What can be done beyond research capacity strengthening?

With the rise in new forms of conflict around the globe, ecologies of war have become a pervasive reality. This reality has prompted the MENA-based researchers to realize that, despite all of the challenges, it is crucial to de-subjugate local knowledge and provide new approaches for health research in conflict. Local idioms and “invisible wounds” that are the result of the ecology of war are currently being included in health research to some extent in order to produce an alternative understanding of reality []. Indeed without opening up to new possibilities and generating new forms of knowledge, health research in the region will never be able to provide reliable data that leads to significant evidence-based and contextualized interventions that have a powerful social and political impact.

Following Pierre Bourdieu’s “collective intellectual,” it is also crucial to bring together different regional insights from various disciplines to form “critical networks” to better understand the region’s war ecology []. Effective mechanisms for the transfer of knowledge created by health research to the health professionals’ education systems will be able to produce a new generation of healthcare professionals who are better equipped to deal with the specificities of the region’s health system [].

Problem 1:
In the passage on health research in conflict, whose idea of the "collective intellectual" is cited?
Problem 2:
Reproduce the part of the passage on health research in conflict between "What can be" and "and political impact.", inclusive.

Source material:
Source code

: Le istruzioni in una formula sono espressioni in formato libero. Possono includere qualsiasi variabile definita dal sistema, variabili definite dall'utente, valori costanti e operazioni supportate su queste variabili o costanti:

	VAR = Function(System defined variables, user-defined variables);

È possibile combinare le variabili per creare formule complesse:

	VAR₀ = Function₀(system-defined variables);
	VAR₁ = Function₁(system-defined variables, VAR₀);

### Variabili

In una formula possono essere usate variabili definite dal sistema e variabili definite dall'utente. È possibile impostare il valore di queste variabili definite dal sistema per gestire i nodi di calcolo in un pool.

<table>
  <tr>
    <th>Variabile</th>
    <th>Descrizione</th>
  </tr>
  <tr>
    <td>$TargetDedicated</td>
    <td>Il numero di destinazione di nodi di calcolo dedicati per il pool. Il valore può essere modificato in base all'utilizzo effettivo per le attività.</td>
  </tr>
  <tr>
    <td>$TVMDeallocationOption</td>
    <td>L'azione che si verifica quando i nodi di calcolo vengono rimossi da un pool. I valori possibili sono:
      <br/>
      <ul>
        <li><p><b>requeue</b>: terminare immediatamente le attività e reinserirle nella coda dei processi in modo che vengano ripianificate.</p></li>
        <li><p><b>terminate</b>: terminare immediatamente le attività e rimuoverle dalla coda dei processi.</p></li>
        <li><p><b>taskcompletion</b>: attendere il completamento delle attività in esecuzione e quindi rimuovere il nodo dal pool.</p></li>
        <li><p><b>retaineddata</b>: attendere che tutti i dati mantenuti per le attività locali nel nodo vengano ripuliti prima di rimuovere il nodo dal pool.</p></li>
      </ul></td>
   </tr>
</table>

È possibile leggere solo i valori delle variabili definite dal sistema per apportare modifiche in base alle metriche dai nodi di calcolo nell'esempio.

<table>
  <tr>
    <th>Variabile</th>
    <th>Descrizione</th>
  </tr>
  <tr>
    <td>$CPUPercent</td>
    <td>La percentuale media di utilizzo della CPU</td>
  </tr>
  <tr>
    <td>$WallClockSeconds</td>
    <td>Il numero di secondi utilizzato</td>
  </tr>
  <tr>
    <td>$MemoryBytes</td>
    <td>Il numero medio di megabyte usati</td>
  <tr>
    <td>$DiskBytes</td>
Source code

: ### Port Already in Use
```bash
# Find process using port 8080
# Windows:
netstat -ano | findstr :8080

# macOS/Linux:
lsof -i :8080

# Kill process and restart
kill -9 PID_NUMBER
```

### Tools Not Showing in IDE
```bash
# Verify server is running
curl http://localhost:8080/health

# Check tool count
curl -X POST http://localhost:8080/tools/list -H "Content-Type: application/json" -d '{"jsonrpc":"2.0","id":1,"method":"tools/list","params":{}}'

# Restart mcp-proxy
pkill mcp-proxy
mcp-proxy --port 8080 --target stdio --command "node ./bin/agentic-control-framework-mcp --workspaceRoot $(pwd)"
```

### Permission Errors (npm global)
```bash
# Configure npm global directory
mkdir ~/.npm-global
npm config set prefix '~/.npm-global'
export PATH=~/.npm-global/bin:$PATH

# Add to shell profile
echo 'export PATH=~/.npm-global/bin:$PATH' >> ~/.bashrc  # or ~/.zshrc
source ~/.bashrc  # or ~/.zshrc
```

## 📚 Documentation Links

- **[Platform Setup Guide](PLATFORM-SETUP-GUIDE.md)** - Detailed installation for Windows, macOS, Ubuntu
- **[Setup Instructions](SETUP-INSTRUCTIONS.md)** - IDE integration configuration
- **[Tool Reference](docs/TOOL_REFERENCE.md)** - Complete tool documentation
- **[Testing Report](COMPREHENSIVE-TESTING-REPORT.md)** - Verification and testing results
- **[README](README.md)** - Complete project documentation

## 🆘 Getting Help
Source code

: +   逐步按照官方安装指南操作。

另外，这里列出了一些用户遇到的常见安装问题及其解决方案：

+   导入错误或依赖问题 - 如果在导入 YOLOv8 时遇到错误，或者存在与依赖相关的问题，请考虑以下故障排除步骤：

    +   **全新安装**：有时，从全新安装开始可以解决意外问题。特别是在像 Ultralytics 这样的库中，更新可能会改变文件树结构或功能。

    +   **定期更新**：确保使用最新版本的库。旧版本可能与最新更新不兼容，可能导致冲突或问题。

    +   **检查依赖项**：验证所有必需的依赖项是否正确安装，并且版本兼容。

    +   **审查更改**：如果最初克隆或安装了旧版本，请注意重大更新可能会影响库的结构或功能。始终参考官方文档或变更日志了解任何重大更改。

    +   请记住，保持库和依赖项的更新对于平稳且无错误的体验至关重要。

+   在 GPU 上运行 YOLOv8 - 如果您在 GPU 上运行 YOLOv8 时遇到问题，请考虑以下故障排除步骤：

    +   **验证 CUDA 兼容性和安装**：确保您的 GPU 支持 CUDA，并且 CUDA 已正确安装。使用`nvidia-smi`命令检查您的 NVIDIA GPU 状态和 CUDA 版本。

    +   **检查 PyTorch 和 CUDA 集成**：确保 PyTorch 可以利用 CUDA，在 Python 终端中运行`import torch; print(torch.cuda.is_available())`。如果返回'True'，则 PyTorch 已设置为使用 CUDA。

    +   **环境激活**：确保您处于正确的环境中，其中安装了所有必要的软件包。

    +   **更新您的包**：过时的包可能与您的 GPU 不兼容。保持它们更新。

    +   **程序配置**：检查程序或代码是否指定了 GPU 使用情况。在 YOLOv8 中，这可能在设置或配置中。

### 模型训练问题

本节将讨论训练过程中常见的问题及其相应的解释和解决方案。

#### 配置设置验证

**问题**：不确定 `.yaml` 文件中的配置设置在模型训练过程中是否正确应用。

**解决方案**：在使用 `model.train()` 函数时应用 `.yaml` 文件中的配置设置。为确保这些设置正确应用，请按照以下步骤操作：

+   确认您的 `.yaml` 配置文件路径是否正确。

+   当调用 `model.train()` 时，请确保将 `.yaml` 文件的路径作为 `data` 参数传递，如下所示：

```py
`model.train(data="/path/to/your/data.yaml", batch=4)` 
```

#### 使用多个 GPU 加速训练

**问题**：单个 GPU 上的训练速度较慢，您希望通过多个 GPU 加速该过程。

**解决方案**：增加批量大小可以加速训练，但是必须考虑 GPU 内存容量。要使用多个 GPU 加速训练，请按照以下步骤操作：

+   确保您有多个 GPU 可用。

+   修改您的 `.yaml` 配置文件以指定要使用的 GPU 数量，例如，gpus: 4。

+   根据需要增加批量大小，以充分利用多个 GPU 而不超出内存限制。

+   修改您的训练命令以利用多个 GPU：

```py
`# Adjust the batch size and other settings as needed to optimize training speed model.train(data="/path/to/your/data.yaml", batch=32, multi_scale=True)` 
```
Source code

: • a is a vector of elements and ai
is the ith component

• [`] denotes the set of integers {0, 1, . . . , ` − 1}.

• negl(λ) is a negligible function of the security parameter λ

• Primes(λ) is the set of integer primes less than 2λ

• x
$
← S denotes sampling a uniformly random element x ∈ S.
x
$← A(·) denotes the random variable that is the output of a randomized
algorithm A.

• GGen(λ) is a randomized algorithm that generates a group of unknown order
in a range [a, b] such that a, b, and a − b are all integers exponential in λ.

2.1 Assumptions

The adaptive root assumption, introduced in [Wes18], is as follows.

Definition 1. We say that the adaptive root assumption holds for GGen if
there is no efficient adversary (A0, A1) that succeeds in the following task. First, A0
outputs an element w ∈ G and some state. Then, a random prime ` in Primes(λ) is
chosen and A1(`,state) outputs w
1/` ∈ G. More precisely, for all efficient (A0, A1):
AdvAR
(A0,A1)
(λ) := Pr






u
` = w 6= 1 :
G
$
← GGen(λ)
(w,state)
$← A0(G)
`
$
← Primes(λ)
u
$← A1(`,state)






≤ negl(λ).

Task response 1:
Pierre Bourdieu's.

Task response 2:
What can be done beyond research capacity strengthening?

With the rise in new forms of conflict around the globe, ecologies of war have become a pervasive reality. This reality has prompted the MENA-based researchers to realize that, despite all of the challenges, it is crucial to de-subjugate local knowledge and provide new approaches for health research in conflict. Local idioms and “invisible wounds” that are the result of the ecology of war are currently being included in health research to some extent in order to produce an alternative understanding of reality []. Indeed without opening up to new possibilities and generating new forms of knowledge, health research in the region will never be able to provide reliable data that leads to significant evidence-based and contextualized interventions that have a powerful social and political impact.